The Letter I’d Write if I Were an Anglican Primate

Lisa Severine Noland’s article about the perils of going to Lambeth this summer has galvanised me to draft the letter I’d write if I were an Anglican primate in a predominantly "reasserter" province:

Esteemed ++Rowan Williams!

It is with the deepest regret that I find myself compelled to write this letter to you.

At this point there is little purpose to be served by recounting the events of the last ten years and more in our Anglican Communion.  Starting with the resolution we passed on homosexuality at our last Lambeth gathering, we have seen a perverse pas de deux unfold as provinces such as The Episcopal Church and certain dioceses in the Anglican Church of Canada have allowed (and in many ways encouraged) the inclusion of openly non-celebate homosexuals into their sacerdotal and episcopal hierarchy, the formulation and performance of same-sex blessings in their churches, and many other related permissions and actions.  We have also seen that the response of (this province and) many other provinces in our communion to these and the many other humanistic and syncretistic developments in these and other provinces (including your church, I hasten to add) by affording proper pastoral oversight to those who dissent from these pernicious trends has been met with decidedly non-Christian responses both in ecclesiastical and secular proceedings.

There is also little purpose to be served by recounting the many meetings we have had, both in the regular course of business of the Communion and the special meetings.  The Communion on the whole has expressed its dissapproval of the actions of TEC and ACC, based on the plain sense of Scripture and Anglican doctrinal tradition.  Nevertheless these expressions have been in reality evaded with vague official statements which are not backed up by the reality of the dioceses represented by those making the statements.

Now we face yet another Lambeth conference with the serious possibility that those churches which have forwarded these condemned agendas use the economic superiority and favourable image with sympathetic elites to shame those who come into acquiesing to their idea, which would constitute an abrogation of the episcopal vows of each of us who would attend such a gathering.

At this point this Province, having considered things carefully, has come to the conclusion that the Anglican Communion has lost the will to effectively uphold the Christian sexual ethic of sex solely within the bonds of Holy Matrimony between one man and one woman.  This is not simply an issue concerning homosexuals; it is the entire teaching of the Holy Scriptures on this subject which is under attack.  We have also come to the conclusion that the Communion has lost the will to either effectively deal with provinces which encourage this abandonment or to allow other provinces to remedy the situation, as evidenced by the exclusion of certain bishops in communion with you from the Lambeth invitation.  We believe that this loss of will is not a general one amongst Anglican churches, but one at the Communion’s highest levels.

As a result of this, this letter is to inform you that I am intiating the process of this Province’s formal withdrawal from the Anglican Communion, effective immediately.  I should also add that, because we are an Anglican church in doctrine, in Apostolic succession, in worship and in affection, we would like to remain in full communion with your see for the indefinite future.   I say "indefinite" because, as I alluded to earlier, current trends in your church–to say nothing of possible government coercion in the future–may jeopardise any communion that we might have between us.

It seems that some mention of the social agenda of the Anglican Communion is in order.  Although the provinces that promote the agenda described above generally vocalise great enthusiasm for social justice in general and the Millennium Development Goals in particular, a cursory examination of the wealth distribution in our world makes one doubt the real meaning of two score of rhetoric on these issues.

This is a decision that we do not take lightly or in haste; however, we believe that the integrity of this Province and the ministry that God has entrusted us to must be safeguarded, and our decision should be considered in this light.

"May God, the source of all peace, who brought back from the dead him who, ‘by virtue of the blood that rendered valid the unchangeable Covenant, is the Great Shepherd of God’s Sheep,’ Jesus, our Lord– may God make you perfect in everything that is good, so that you may be able to do his will.
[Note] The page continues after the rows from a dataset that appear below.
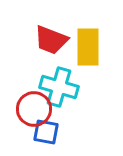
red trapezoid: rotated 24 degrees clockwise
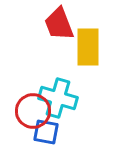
red trapezoid: moved 8 px right, 16 px up; rotated 48 degrees clockwise
cyan cross: moved 1 px left, 11 px down
red circle: moved 1 px left, 2 px down
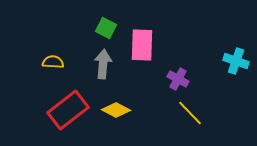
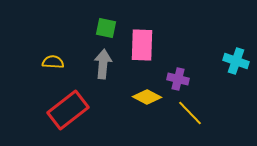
green square: rotated 15 degrees counterclockwise
purple cross: rotated 15 degrees counterclockwise
yellow diamond: moved 31 px right, 13 px up
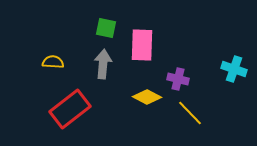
cyan cross: moved 2 px left, 8 px down
red rectangle: moved 2 px right, 1 px up
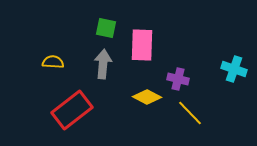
red rectangle: moved 2 px right, 1 px down
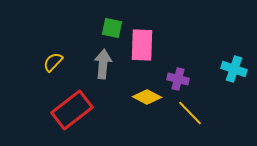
green square: moved 6 px right
yellow semicircle: rotated 50 degrees counterclockwise
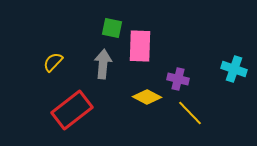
pink rectangle: moved 2 px left, 1 px down
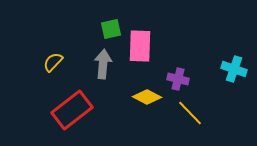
green square: moved 1 px left, 1 px down; rotated 25 degrees counterclockwise
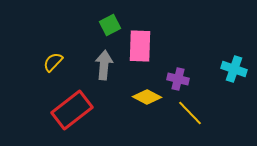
green square: moved 1 px left, 4 px up; rotated 15 degrees counterclockwise
gray arrow: moved 1 px right, 1 px down
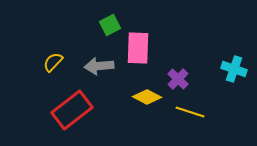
pink rectangle: moved 2 px left, 2 px down
gray arrow: moved 5 px left, 1 px down; rotated 100 degrees counterclockwise
purple cross: rotated 30 degrees clockwise
yellow line: moved 1 px up; rotated 28 degrees counterclockwise
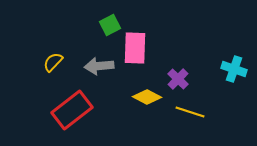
pink rectangle: moved 3 px left
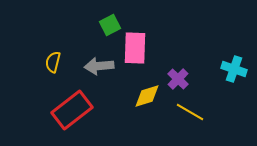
yellow semicircle: rotated 30 degrees counterclockwise
yellow diamond: moved 1 px up; rotated 44 degrees counterclockwise
yellow line: rotated 12 degrees clockwise
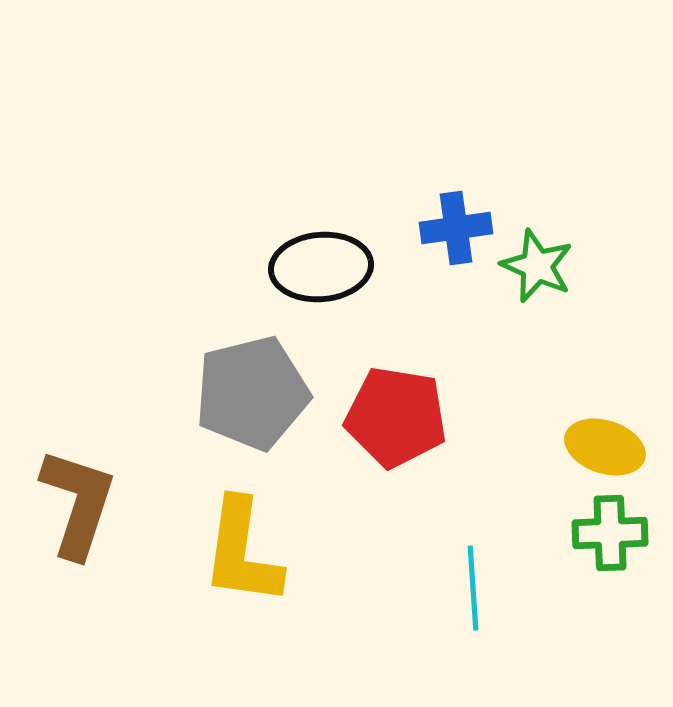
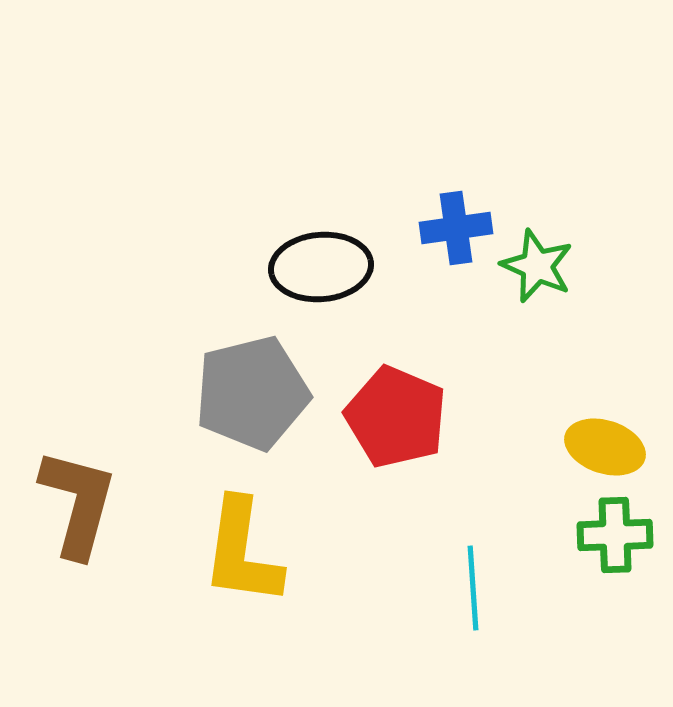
red pentagon: rotated 14 degrees clockwise
brown L-shape: rotated 3 degrees counterclockwise
green cross: moved 5 px right, 2 px down
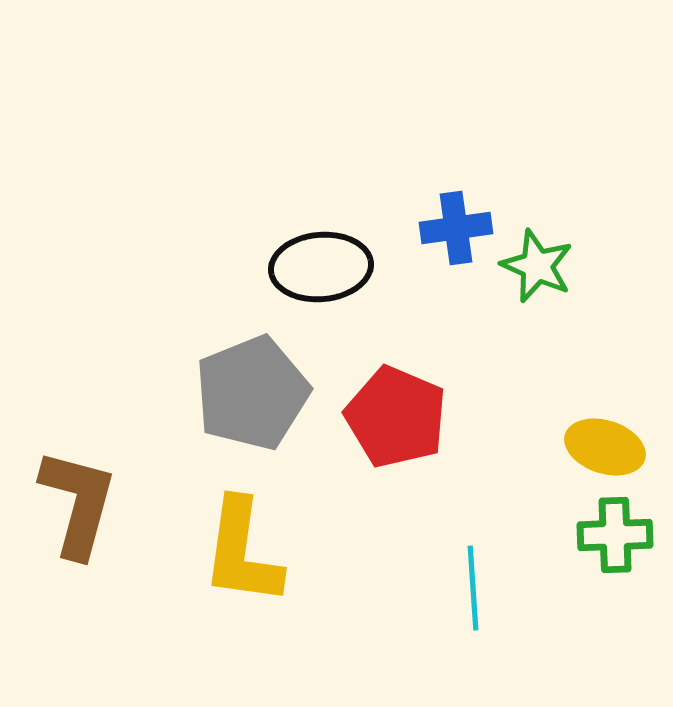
gray pentagon: rotated 8 degrees counterclockwise
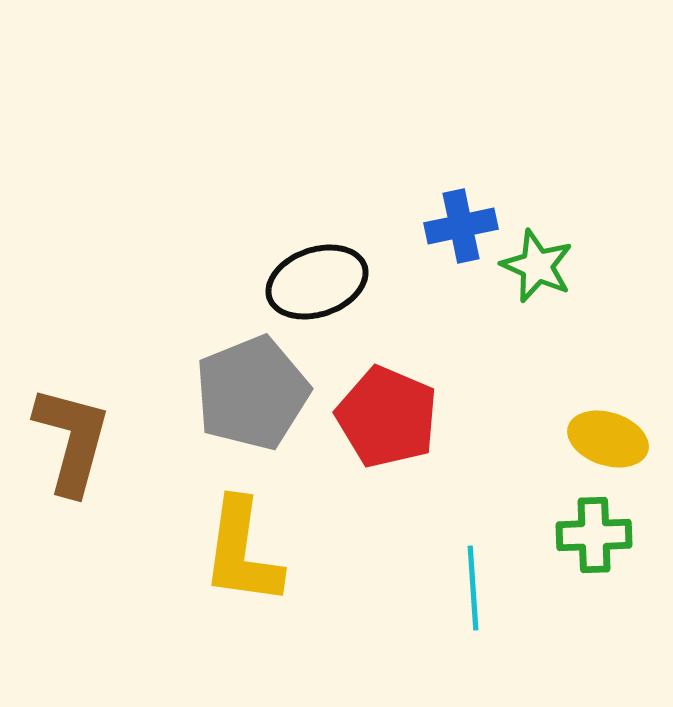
blue cross: moved 5 px right, 2 px up; rotated 4 degrees counterclockwise
black ellipse: moved 4 px left, 15 px down; rotated 14 degrees counterclockwise
red pentagon: moved 9 px left
yellow ellipse: moved 3 px right, 8 px up
brown L-shape: moved 6 px left, 63 px up
green cross: moved 21 px left
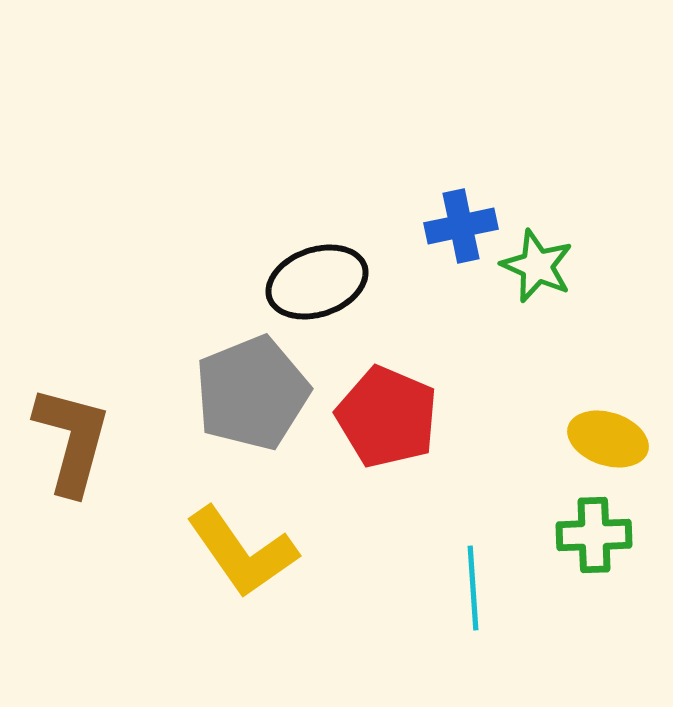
yellow L-shape: rotated 43 degrees counterclockwise
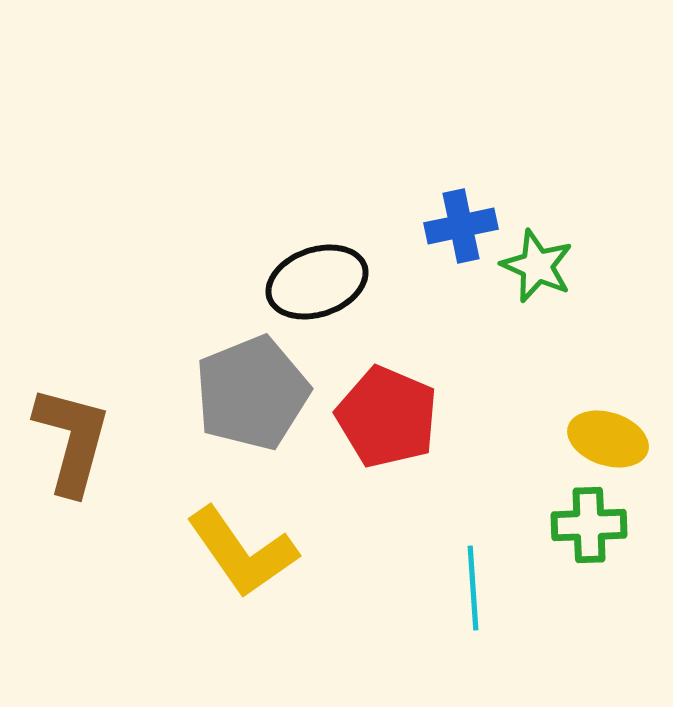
green cross: moved 5 px left, 10 px up
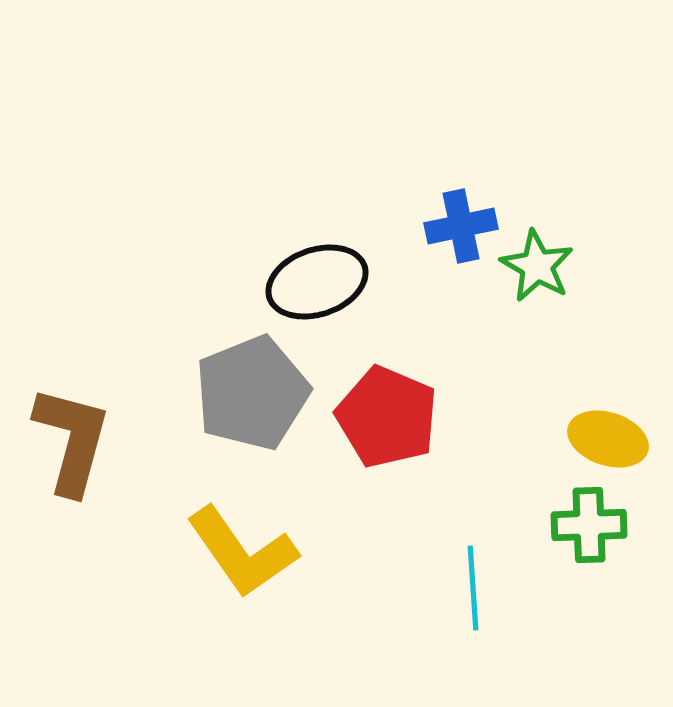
green star: rotated 6 degrees clockwise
May he bring out in us all that is pleasing in his sight, through Jesus Christ, to whom be all glory for ever and ever. Amen." (Hebrews 13:20-21)

Yours faithfully,


P.S. I have opted to use the Russian salutation, as the use of "Dear" amongst men may give rise to misinterpretation in certain circles with which we are both familiar.

I am confident that those of you who are better versed in Anglican canon law will take exception to the way in which I have expressed many things here.  I attempted to replicate to the greatest extent possible the prose I see in Anglican documents, especially with the use of long, complicated run-on sentences.